Exercise:
Your job is to set down the listing again exactly as it stands.

──────────────────────────────

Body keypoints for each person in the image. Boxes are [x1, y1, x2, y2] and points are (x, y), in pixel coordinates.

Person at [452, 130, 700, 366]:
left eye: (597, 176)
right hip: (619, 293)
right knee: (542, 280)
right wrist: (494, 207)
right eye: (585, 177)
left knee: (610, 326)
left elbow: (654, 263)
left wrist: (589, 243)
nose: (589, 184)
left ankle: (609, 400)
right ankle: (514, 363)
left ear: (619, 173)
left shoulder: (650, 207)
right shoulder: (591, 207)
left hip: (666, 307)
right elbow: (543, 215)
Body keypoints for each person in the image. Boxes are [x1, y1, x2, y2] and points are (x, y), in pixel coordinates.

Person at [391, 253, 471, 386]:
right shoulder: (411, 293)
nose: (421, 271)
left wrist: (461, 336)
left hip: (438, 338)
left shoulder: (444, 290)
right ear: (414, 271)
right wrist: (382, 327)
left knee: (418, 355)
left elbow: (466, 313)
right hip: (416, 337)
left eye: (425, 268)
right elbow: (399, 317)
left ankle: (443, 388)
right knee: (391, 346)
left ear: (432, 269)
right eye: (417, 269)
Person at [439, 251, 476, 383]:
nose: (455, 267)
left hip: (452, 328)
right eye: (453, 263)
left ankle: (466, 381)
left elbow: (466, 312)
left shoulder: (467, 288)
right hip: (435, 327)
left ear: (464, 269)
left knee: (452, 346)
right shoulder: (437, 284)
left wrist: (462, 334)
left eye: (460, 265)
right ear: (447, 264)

──────────────────────────────

Written answer:
Body keypoints for each person in the image. Boxes are [x1, y1, x2, y2] and points are (x, y), in pixel coordinates.

Person at [452, 130, 700, 366]:
left eye: (597, 176)
right hip: (619, 293)
right knee: (542, 280)
right wrist: (494, 207)
right eye: (585, 177)
left knee: (610, 326)
left elbow: (654, 263)
left wrist: (589, 243)
nose: (589, 184)
left ankle: (609, 400)
right ankle: (514, 363)
left ear: (619, 173)
left shoulder: (650, 207)
right shoulder: (591, 207)
left hip: (666, 307)
right elbow: (543, 215)
Body keypoints for each person in the image. Boxes are [x1, y1, x2, y2] and points are (x, y), in pixel coordinates.

Person at [391, 253, 471, 386]:
right shoulder: (411, 293)
nose: (421, 271)
left wrist: (461, 336)
left hip: (438, 338)
left shoulder: (444, 290)
right ear: (414, 271)
right wrist: (382, 327)
left knee: (418, 355)
left elbow: (466, 313)
right hip: (416, 337)
left eye: (425, 268)
right elbow: (399, 317)
left ankle: (443, 388)
right knee: (391, 346)
left ear: (432, 269)
right eye: (417, 269)
Person at [439, 251, 476, 383]:
nose: (455, 267)
left hip: (452, 328)
right eye: (453, 263)
left ankle: (466, 381)
left elbow: (466, 312)
left shoulder: (467, 288)
right hip: (435, 327)
left ear: (464, 269)
left knee: (452, 346)
right shoulder: (437, 284)
left wrist: (462, 334)
left eye: (460, 265)
right ear: (447, 264)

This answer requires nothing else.